**YOUR ASSIGNMENT**: Return each line of the data below exactly, omitting any pictures.
++++++++++
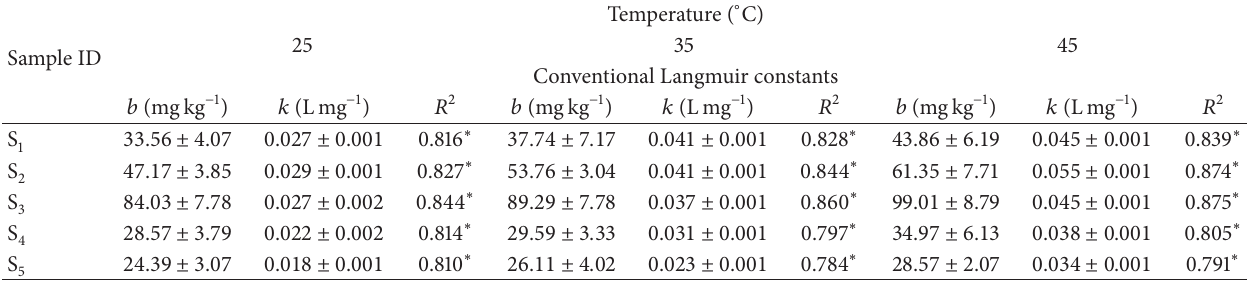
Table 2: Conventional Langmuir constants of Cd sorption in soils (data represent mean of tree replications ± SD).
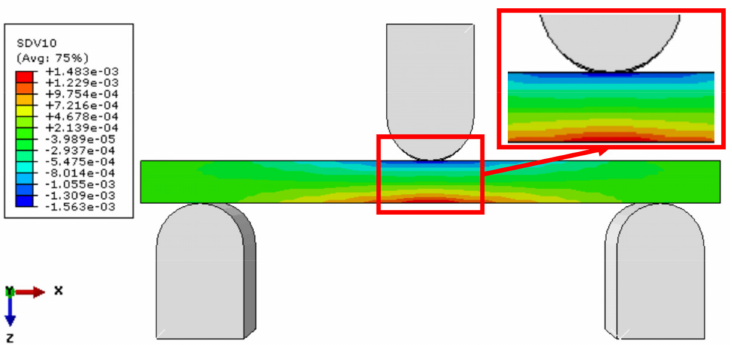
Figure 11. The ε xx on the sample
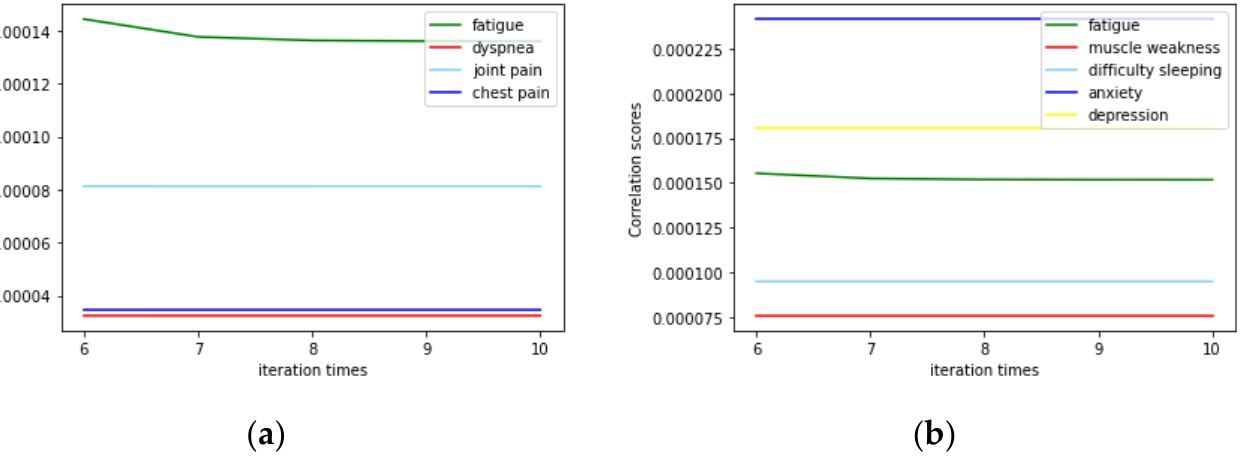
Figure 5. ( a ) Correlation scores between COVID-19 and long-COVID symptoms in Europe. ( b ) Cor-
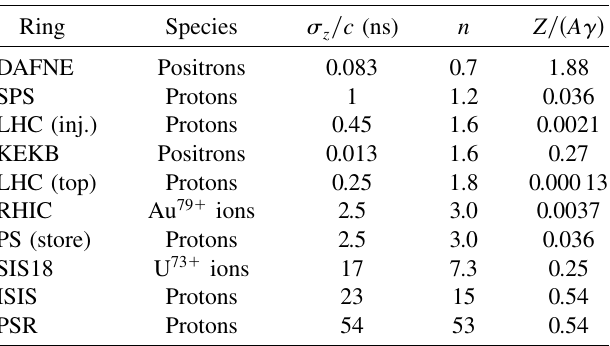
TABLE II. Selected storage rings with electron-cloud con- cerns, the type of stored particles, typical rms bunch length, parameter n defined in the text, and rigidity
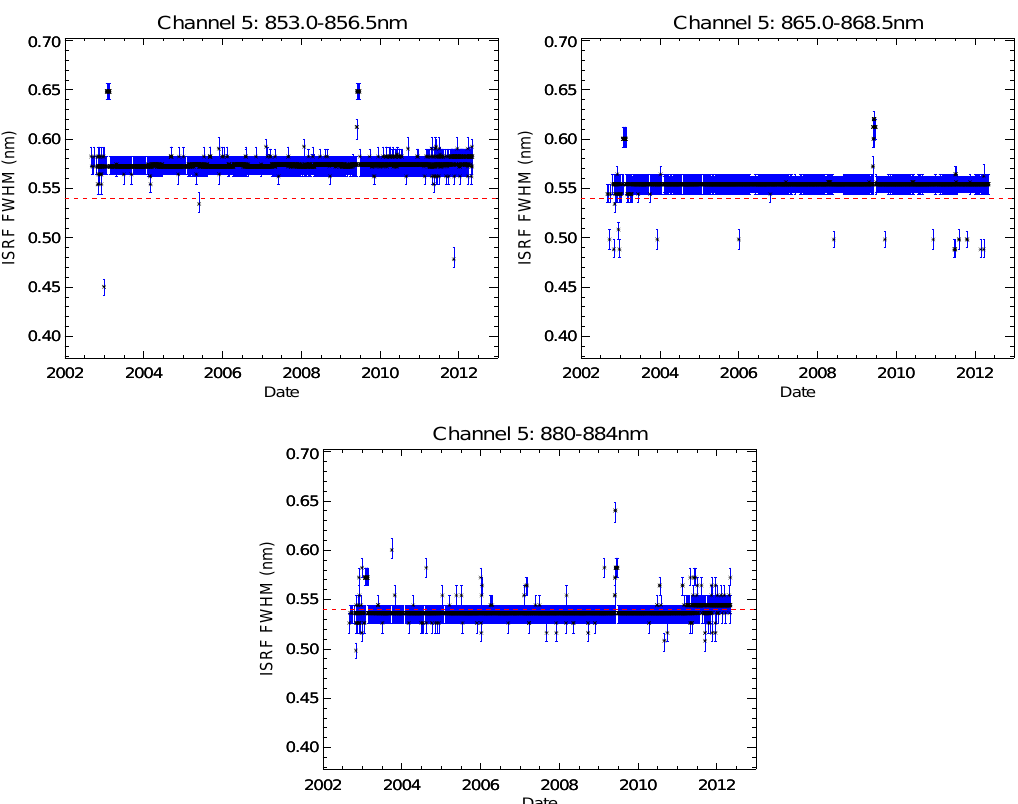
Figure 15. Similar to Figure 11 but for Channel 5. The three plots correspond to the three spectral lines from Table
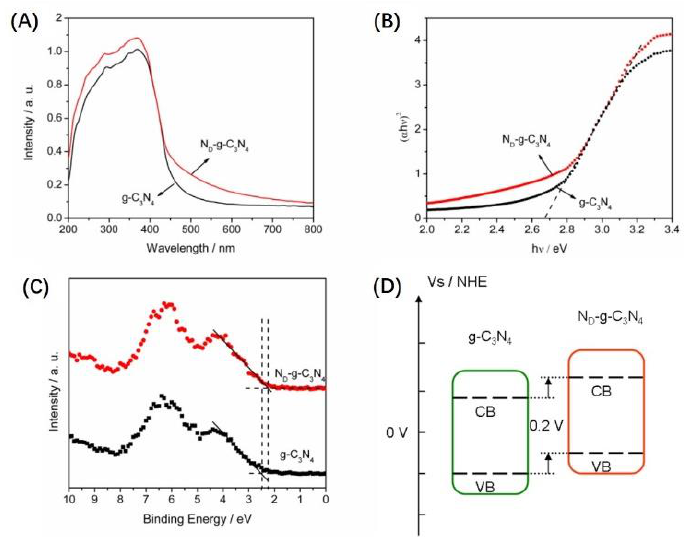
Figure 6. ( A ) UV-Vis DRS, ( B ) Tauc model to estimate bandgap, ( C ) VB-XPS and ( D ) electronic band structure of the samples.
++++++++++
**ANSWER TO THE PROBLEM**:
Table 2: Conventional Langmuir constants of Cd sorption in soils (data represent mean of tree replications ± SD).
Figure 11. The ε xx on the sample
Figure 5. ( a ) Correlation scores between COVID-19 and long-COVID symptoms in Europe. ( b ) Cor-
TABLE II. Selected storage rings with electron-cloud con- cerns, the type of stored particles, typical rms bunch length, parameter n defined in the text, and rigidity
Figure 15. Similar to Figure 11 but for Channel 5. The three plots correspond to the three spectral lines from Table
Figure 6. ( A ) UV-Vis DRS, ( B ) Tauc model to estimate bandgap, ( C ) VB-XPS and ( D ) electronic band structure of the samples.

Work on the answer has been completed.